Just the other day, Jonathan Strickland wrote about Google’s Caffeine, and if you missed it, the American search giant is trying to redefine the way it crawls the Web, indexes pages and ranks search results. As Jonathan pointed out, some think that Caffeine is a response to Microsoft Bing, but even as fast as Google moves, it still couldn’t rush a brand new search system to market that quickly. I mean, it was no secret that Microsoft was working to replace Live Search, but similarities between the two systems are likely to be fairly coincidental, unless there was some serious leaking of proprietary information going on.

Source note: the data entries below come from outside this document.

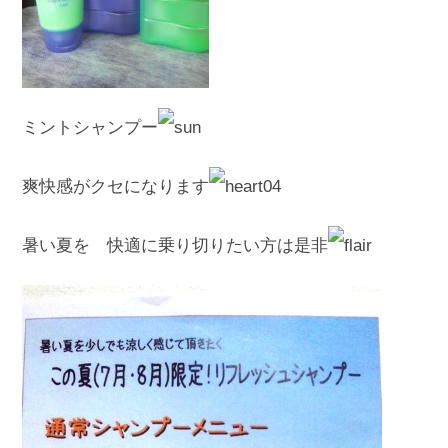
ミントシャンプー
爽快感がクセになります
暑い夏を 快適に乗り切りたい方は是非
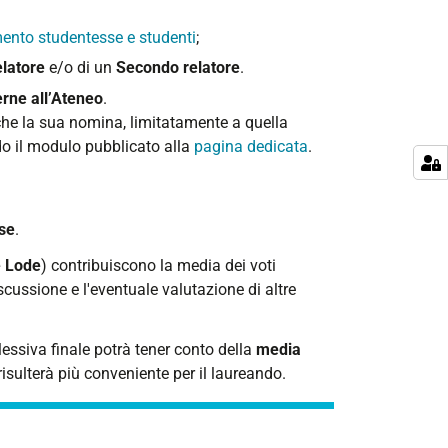
ento studentesse e studenti
;
elatore
e/o di un
Secondo relatore
.
erne all’Ateneo
.
 che la sua nomina, limitatamente a quella
ndo il modulo pubblicato alla
pagina dedicata
.
ese
.
e Lode
) contribuiscono la media dei voti
iscussione e l'eventuale valutazione di altre
ssiva finale potrà tener conto della
media
risulterà più conveniente per il laureando.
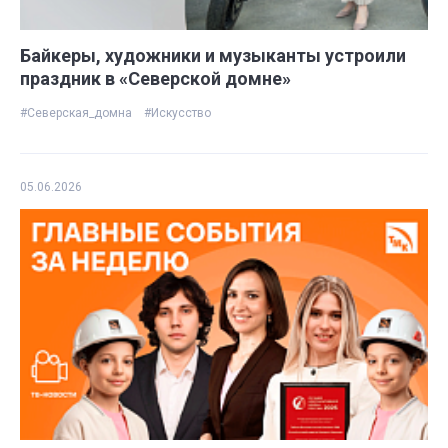
Байкеры, художники и музыканты устроили
праздник в «Северской домне»
#Северская_домна
#Искусство
05.06.2026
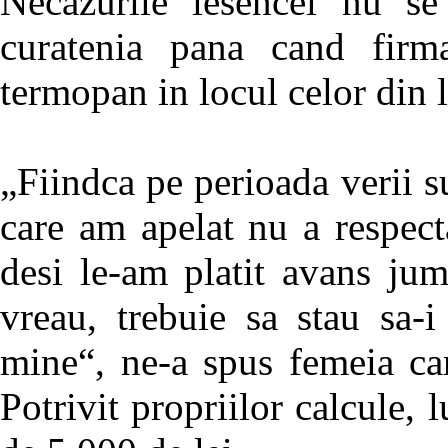
Necazurile iesencei nu se
curatenia pana cand firm
termopan in locul celor din 
„Fiindca pe perioada verii s
care am apelat nu a respect
desi le-am platit avans ju
vreau, trebuie sa stau sa-i
mine“, ne-a spus femeia car
Potrivit propriilor calcule, 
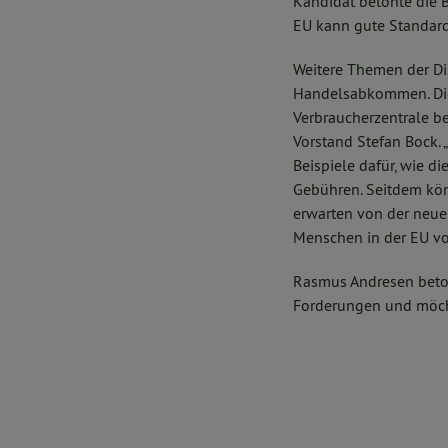
Kandidat betonte die B
EU kann gute Standards
Weitere Themen der Di
Handelsabkommen. Di
Verbraucherzentrale b
Vorstand Stefan Bock. „
Beispiele dafür, wie d
Gebühren. Seitdem kön
erwarten von der neuen
Menschen in der EU von
Rasmus Andresen betont
Forderungen und möcht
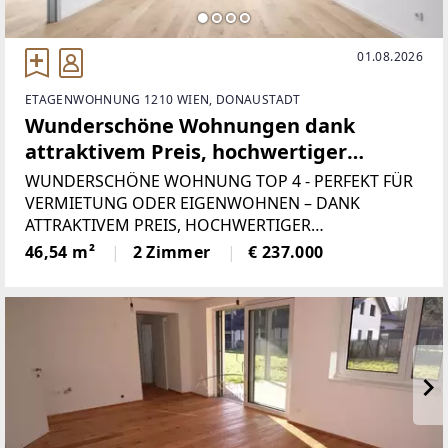
01.08.2026
ETAGENWOHNUNG 1210 WIEN, DONAUSTADT
Wunderschöne Wohnungen dank
attraktivem Preis, hochwertiger
Ausstattung. Eine seltene Kombination
WUNDERSCHÖNE WOHNUNG TOP 4 - PERFEKT FÜR
aus Stil, Lage und Investmentpotenzial.
VERMIETUNG ODER EIGENWOHNEN – DANK
ATTRAKTIVEM PREIS, HOCHWERTIGER
NEUBAUPROJEKT – PENTHOUSE &
AUSSTATTUNG UND 4 FRANZÖSISCHEN BALKONEN.
46,54 m²
2 Zimmer
€ 237.000
EIGENTUMSWOHNUNGEN – ERSTBEZUG
EINE SELTENE KOMBINATION AUS STIL, LAGE UND
INVESTMENTPOTENZIAL Dieses hochwertige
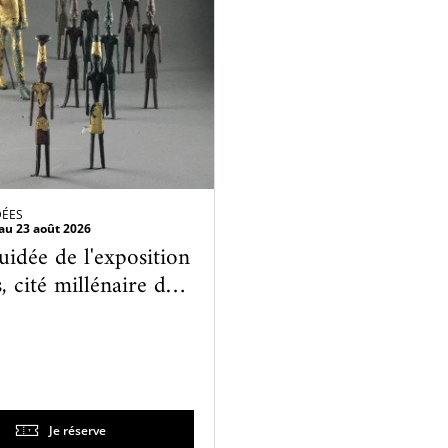
DÉES
au 23 août 2026
uidée de l'exposition
, cité millénaire du
Je réserve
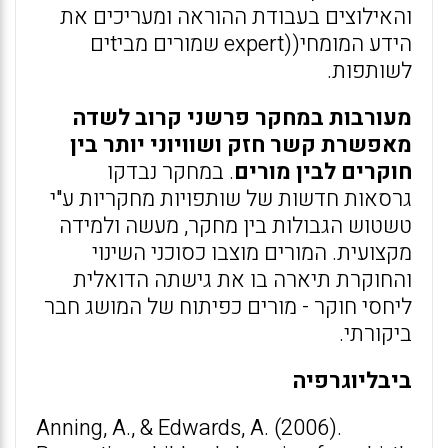
והאילוצים בעבודת ההוראה ומעריכים את
הידע המומחי((expert שמורים מביtים
לשותפות.
מעורבות במחקר פרשני קרוב לשדה
מאפשרת קשר חזק ושוויוני יותר בין
חוקרים לבין מורים
. במחקר נבדקו
גרסאות חדשות של שותפויות מחקריות ע"י
טשטוש הגבולות בין מחקר, מעשה ולמידה
מקצועית. המורים מוצבו כסוכני השינוי
והחוקרת תיארה בו את גישתה הדואלית
ליחסי חוקר - מורים כפיתוח של המושג חבר
ביקורתי.
ביבליוגרפיה
Anning, A., & Edwards, A. (2006).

But why would Google have been working on a new way to rank pages in search? Google’s lead may seem commanding — 65 percent to a combined 28 percent for Yahoo and Microsoft, as The New York Times’ Miguel Helft pointed out — but that’s not the whole story. Helft wrote that ComScore, an organization that tracks online behavior, ranks searcher penetration for Google at 84 percent, to Microsoft/Yahoo’s combined 73 percent. Basically, this says that people use more than one search engine when they work, and apparently people use Google, Yahoo and Microsoft together.

Why bother? It matters. You get different results depending on which you use. Mary Jo Foley at ZDNet wrote about a comparison made by Search Engine Land between Caffeine with regular Google. Video and news results ranked in the middle and lower on the page with the Caffeinated search, when they lurked near the top on the current Google search results page. And on Bing? Foley compared Caffeine to Bing and found that Microsoft’s new decision engine didn’t put any news or blog results at all on the front page. Images and videos ranked near the top. It’s a completely different experience altogether.

Now that I’ve had the opportunity to try Bing, I like it. I also like other search engines and use metasearch engines that aggregate search results from many engines. It’s good to mix things up a bit. I think the winner of the search engine wars is you, because you get to reap the benefits of their competition to be the best.